See inleprincessresort.net.
THE SPA AT THE DARLING
Sydney
Kodo massage – named for the word "melody" in the Meriam Mir language of people of Torres Strait – begins with the lighting of a boorana smoking stick filled with wild-harvested o'yarrang, paperbark, and leaves and essential oil from the native lemon myrtle tree.
Australian desert salt and oils of lemon myrtle and Tasmanian lavender are used in the scrub and- massage process.
The gentle vibrations employed by the masseuse are meant to send one into a trance-like state, while the final pulling of two roughly textured coolamon sticks (traditionally used by Aboriginal women) across the skin reawaken the body and mind.
See star.com.au.
SIGNATURE INDIGENOUS RITUALS
The Oberoi Spa, Gurgaon, India
The three-hour Journey to India includes traditional Indian treatments such as padabhyanga (foot massage), marma facial therapy, Indian scalp massage and an Indian bathing ritual.
Based on the principles of Ayurveda, an ancient ritual defined by natural strokes and movements, the treatments use oils that have been determined by the therapist to best suit the guest's dosha, or body type.
Oils with unfamiliar names – fata, pitta, kapha – are supplemented with liberal doses of turmeric oil.
See oberoihotels.com.
SPA MAYU WILKA
Hotel Rio Sagrado, Urubamba, Peru
The healing powers of Incans and shamans are channeled at this spa in the Sacred Valley of the Incas, through which pilgrims pass on their way to Machu Picchu.

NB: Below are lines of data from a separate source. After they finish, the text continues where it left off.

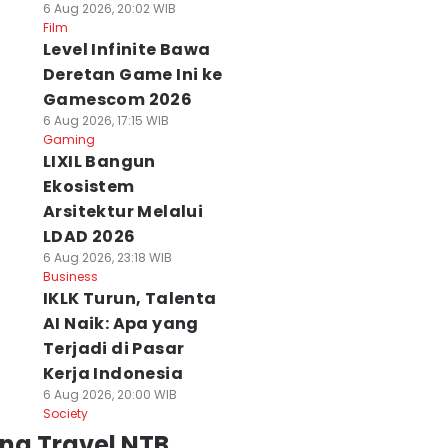
6 Aug 2026, 20:02 WIB
Film
Level Infinite Bawa
Deretan Game Ini ke
Gamescom 2026
6 Aug 2026, 17:15 WIB
Gaming
LIXIL Bangun
Ekosistem
Arsitektur Melalui
LDAD 2026
6 Aug 2026, 23:18 WIB
Business
IKLK Turun, Talenta
AI Naik: Apa yang
Terjadi di Pasar
Kerja Indonesia
6 Aug 2026, 20:00 WIB
Society
ng Travel NTB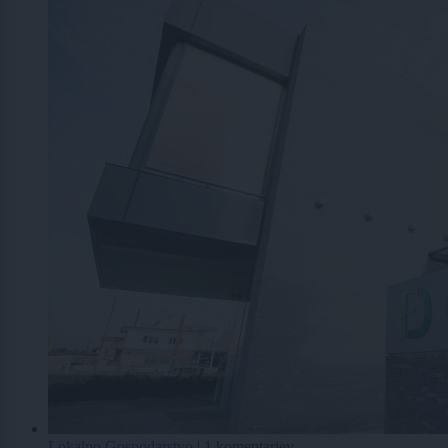
Lokalno
Gospodarstvo
|
1 komentarjev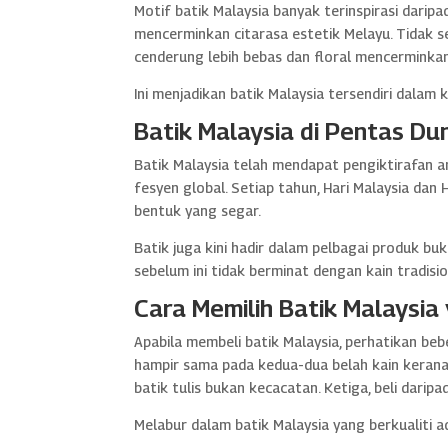
Motif batik Malaysia banyak terinspirasi dar
mencerminkan citarasa estetik Melayu. Tidak s
cenderung lebih bebas dan floral mencermink
Ini menjadikan batik Malaysia tersendiri dalam k
Batik Malaysia di Pentas Du
Batik Malaysia telah mendapat pengiktirafan 
fesyen global. Setiap tahun, Hari Malaysia d
bentuk yang segar.
Batik juga kini hadir dalam pelbagai produk 
sebelum ini tidak berminat dengan kain tradisio
Cara Memilih Batik Malaysia 
Apabila membeli batik Malaysia, perhatikan be
hampir sama pada kedua-dua belah kain kerana
batik tulis bukan kecacatan. Ketiga, beli darip
Melabur dalam batik Malaysia yang berkualiti 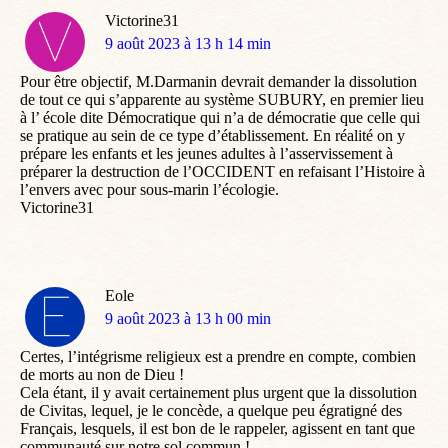
Victorine31
dit
9 août 2023 à 13 h 14 min
:
Pour être objectif, M.Darmanin devrait demander la dissolution
de tout ce qui s’apparente au système SUBURY, en premier lieu
à l’ école dite Démocratique qui n’a de démocratie que celle qui
se pratique au sein de ce type d’établissement. En réalité on y
prépare les enfants et les jeunes adultes à l’asservissement à
préparer la destruction de l’OCCIDENT en refaisant l’Histoire à
l’envers avec pour sous-marin l’écologie.
Victorine31
Eole
dit
9 août 2023 à 13 h 00 min
:
Certes, l’intégrisme religieux est a prendre en compte, combien
de morts au non de Dieu !
Cela étant, il y avait certainement plus urgent que la dissolution
de Civitas, lequel, je le concède, a quelque peu égratigné des
Français, lesquels, il est bon de le rappeler, agissent en tant que
communauté sur notre sol commun !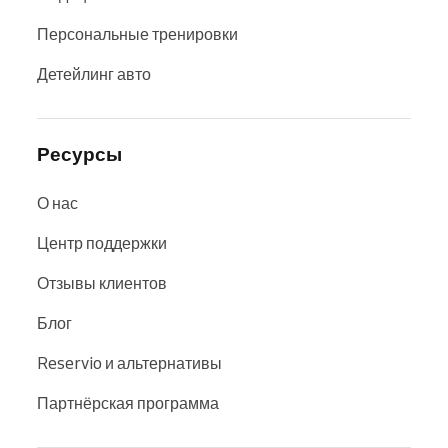
Персональные тренировки
Детейлинг авто
Ресурсы
О нас
Центр поддержки
Отзывы клиентов
Блог
Reservio и альтернативы
Партнёрская программа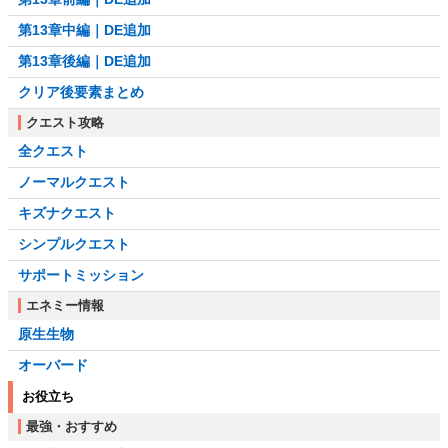
第13章中編｜DE追加
第13章後編｜DE追加
クリア後要素まとめ
クエスト攻略
全クエスト
ノーマルクエスト
キズナクエスト
シンプルクエスト
サポートミッション
エネミー情報
原生生物
オーバード
お役立ち
最強・おすすめ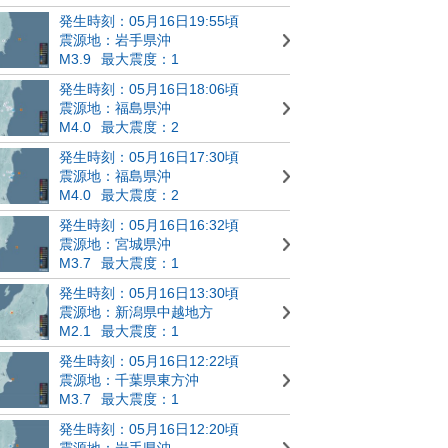
発生時刻：05月16日19:55頃
震源地：岩手県沖
M3.9
最大震度：1
発生時刻：05月16日18:06頃
震源地：福島県沖
M4.0
最大震度：2
発生時刻：05月16日17:30頃
震源地：福島県沖
M4.0
最大震度：2
発生時刻：05月16日16:32頃
震源地：宮城県沖
M3.7
最大震度：1
発生時刻：05月16日13:30頃
震源地：新潟県中越地方
M2.1
最大震度：1
発生時刻：05月16日12:22頃
震源地：千葉県東方沖
M3.7
最大震度：1
発生時刻：05月16日12:20頃
震源地：岩手県沖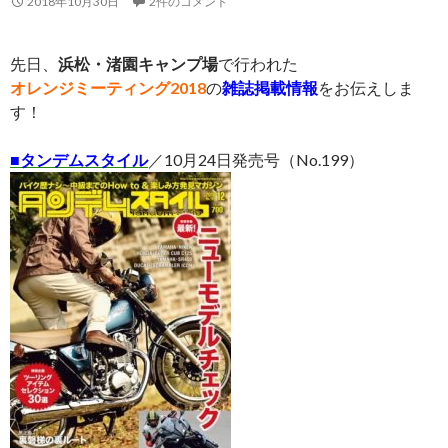
2018年10月30日
2件のコメント
先日、
浜松・渚園キャンプ場
で行われた
オレンジミーティング2018
の
雑誌掲載情報
をお伝えしま
す！
■
タンデムスタイル
／10月24日発売号（No.199）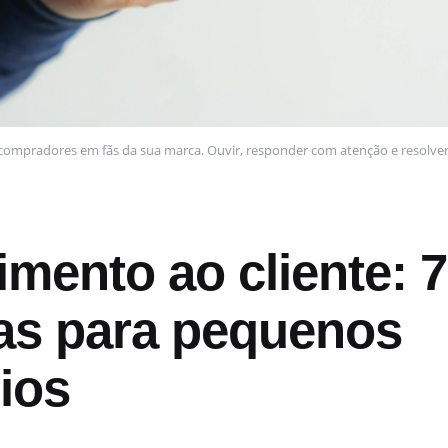
ompradores em fãs da sua marca. Ouvir, responder com atenção e resolver 
mento ao cliente: 7
cas para pequenos
ios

The sacred Andean coca leaf – which visitors are encouraged to drink as a tea infusion toward off altitude sickness – is used as a body wrap to increase energy; Maras salt, mined nearby and dried in terraces up and down the Andean mountainsides, is combined with sacha inchi, an Incan plant with peanut-like seeds, and used as a body scrub; and an altitude acclimatiser massage is said to rid the traveller of the unpleasant side-effects of sudden elevation.
See riosagrado.com.
SPA AT BLYTHSWOOD SQUARE
Glasgow, Scotland
The spa uses an indigenous Scottish skincare range, ishga, made from seaweed hand harvested from the waters around the Isle of Lewis in the Outer Hebrides and saltwater scooped from the waves that break on the island's shores.
Keeping with the theme, the spa offers wholly local treatments: hot stone massage that combines basalt – the rock that undergirds the Hebrides – and Scottish seaweed oil; baths infused with seaweed and mineral sea salts; Hebridean salt scrubs and enveloping seaweed wraps.
If it all feels a bit fishy, guests just need to lie back and think of the Scots, who have been polishing their complexions with vitamin rich seaweed for centuries.
See townhousecompany.com/blythswoodsquare.